• **Directions for this task**: In the listing below, the lines starting with the line with "house plant: present" and going on through the line with "magazine: present [765,695,875,730]" are to be reproduced exactly, and only those.

• **Records provided**:
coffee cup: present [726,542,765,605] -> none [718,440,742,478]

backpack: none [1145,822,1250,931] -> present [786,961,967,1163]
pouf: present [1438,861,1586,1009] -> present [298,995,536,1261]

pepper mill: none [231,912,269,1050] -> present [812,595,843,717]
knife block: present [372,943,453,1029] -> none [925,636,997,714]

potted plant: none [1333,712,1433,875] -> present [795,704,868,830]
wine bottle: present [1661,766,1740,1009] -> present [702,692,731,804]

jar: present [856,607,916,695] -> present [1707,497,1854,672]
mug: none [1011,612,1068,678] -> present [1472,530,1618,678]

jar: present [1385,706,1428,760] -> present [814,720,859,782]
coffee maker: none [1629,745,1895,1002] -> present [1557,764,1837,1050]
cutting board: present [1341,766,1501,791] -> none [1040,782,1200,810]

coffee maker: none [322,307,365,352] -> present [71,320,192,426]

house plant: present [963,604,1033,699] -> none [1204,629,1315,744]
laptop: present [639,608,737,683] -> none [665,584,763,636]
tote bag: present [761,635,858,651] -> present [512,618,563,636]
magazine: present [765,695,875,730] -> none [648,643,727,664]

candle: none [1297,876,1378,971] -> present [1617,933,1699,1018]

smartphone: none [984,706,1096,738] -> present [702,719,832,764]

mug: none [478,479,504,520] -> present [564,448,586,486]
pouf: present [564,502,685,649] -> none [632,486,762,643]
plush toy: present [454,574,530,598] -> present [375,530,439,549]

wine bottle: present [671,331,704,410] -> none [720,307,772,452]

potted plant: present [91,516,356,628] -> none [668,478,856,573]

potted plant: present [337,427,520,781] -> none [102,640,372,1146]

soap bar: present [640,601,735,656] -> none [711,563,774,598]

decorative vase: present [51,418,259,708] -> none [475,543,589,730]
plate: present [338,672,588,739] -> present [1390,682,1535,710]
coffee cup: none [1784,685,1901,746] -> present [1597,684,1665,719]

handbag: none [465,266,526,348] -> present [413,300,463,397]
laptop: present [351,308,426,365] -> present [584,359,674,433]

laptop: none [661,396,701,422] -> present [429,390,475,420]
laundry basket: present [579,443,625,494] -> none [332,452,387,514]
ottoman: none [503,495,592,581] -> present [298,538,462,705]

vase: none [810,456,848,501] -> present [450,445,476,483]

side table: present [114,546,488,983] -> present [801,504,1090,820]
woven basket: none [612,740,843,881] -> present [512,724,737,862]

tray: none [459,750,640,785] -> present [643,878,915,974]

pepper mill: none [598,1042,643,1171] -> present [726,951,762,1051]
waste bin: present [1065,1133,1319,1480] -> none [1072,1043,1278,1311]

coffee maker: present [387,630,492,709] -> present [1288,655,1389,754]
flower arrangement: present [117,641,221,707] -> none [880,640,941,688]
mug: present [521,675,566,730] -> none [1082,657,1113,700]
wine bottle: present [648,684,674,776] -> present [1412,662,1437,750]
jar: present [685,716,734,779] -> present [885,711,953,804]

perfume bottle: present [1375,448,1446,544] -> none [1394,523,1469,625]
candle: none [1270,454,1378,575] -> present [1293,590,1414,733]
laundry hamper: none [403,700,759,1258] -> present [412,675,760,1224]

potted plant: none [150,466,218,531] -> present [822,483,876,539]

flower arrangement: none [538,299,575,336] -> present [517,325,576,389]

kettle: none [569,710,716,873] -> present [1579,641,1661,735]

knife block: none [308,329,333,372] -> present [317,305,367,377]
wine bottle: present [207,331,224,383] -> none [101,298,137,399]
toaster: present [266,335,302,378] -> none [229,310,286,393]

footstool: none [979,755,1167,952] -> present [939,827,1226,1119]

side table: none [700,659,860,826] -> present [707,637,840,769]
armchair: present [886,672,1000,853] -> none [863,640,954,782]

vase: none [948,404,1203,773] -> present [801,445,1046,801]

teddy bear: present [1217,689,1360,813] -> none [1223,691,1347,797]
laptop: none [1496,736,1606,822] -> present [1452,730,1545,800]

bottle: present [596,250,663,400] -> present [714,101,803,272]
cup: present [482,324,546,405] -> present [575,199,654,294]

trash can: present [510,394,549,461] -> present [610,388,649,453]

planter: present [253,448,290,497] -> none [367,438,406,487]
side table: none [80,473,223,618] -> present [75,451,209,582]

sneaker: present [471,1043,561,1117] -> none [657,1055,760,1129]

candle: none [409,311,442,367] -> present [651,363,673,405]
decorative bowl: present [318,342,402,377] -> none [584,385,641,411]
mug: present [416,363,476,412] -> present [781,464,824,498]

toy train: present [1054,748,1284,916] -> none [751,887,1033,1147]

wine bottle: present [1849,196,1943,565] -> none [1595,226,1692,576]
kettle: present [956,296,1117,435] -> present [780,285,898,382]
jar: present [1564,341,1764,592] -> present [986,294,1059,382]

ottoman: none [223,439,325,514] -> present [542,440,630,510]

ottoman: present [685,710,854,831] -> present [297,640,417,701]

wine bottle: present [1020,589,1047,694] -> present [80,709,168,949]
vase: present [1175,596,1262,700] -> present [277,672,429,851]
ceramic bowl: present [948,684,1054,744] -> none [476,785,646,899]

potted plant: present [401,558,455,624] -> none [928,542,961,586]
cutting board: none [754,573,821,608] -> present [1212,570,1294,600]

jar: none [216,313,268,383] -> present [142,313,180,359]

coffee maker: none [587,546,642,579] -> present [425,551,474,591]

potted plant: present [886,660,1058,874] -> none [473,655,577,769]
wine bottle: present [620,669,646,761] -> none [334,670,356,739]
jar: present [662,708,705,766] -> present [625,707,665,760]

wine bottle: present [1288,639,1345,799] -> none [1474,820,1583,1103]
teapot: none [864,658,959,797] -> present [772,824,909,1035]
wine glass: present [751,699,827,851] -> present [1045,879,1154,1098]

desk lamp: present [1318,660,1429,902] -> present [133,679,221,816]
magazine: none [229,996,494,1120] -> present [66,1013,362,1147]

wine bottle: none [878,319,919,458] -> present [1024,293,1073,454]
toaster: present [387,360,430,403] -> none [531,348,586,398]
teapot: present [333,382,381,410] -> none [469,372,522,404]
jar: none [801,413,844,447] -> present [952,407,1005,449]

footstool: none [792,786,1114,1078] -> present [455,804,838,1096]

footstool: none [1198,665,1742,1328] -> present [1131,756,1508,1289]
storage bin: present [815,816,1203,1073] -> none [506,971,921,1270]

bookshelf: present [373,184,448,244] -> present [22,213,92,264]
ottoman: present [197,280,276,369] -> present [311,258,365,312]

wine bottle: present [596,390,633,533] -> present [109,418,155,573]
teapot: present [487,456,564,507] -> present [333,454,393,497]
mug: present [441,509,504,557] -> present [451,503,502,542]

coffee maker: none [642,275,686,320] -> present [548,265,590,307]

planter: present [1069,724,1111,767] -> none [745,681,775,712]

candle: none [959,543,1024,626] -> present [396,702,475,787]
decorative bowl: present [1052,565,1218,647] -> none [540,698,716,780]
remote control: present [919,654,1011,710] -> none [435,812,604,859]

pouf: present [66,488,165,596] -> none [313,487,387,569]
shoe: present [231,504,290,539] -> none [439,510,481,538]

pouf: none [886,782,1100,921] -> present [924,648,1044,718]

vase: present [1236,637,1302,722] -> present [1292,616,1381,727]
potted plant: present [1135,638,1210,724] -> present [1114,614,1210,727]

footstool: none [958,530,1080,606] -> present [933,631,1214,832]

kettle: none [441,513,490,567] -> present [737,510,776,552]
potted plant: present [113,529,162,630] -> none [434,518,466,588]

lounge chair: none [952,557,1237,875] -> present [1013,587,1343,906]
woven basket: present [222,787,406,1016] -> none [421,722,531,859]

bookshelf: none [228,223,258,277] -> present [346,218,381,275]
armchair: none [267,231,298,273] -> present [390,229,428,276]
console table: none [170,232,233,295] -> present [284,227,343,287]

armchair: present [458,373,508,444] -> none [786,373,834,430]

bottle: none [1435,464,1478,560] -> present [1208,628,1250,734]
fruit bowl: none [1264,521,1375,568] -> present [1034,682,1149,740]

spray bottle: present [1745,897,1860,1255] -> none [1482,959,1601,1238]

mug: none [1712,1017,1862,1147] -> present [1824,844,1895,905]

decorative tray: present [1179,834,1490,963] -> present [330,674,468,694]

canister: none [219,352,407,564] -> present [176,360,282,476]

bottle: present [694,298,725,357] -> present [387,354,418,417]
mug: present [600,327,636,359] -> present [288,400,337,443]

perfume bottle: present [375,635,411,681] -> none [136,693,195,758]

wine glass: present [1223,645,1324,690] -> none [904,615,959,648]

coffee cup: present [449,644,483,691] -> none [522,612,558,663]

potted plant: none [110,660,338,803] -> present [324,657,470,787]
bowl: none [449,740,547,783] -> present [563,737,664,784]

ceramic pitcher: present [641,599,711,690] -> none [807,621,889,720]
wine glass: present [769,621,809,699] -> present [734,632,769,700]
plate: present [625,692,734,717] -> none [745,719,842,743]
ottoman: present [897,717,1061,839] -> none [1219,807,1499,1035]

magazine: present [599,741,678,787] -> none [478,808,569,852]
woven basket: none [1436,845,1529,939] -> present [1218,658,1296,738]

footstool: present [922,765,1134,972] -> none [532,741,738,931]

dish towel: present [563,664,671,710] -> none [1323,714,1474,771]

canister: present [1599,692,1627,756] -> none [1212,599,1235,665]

• **Completed task**:
house plant: present [963,604,1033,699] -> none [1204,629,1315,744]
laptop: present [639,608,737,683] -> none [665,584,763,636]
tote bag: present [761,635,858,651] -> present [512,618,563,636]
magazine: present [765,695,875,730] -> none [648,643,727,664]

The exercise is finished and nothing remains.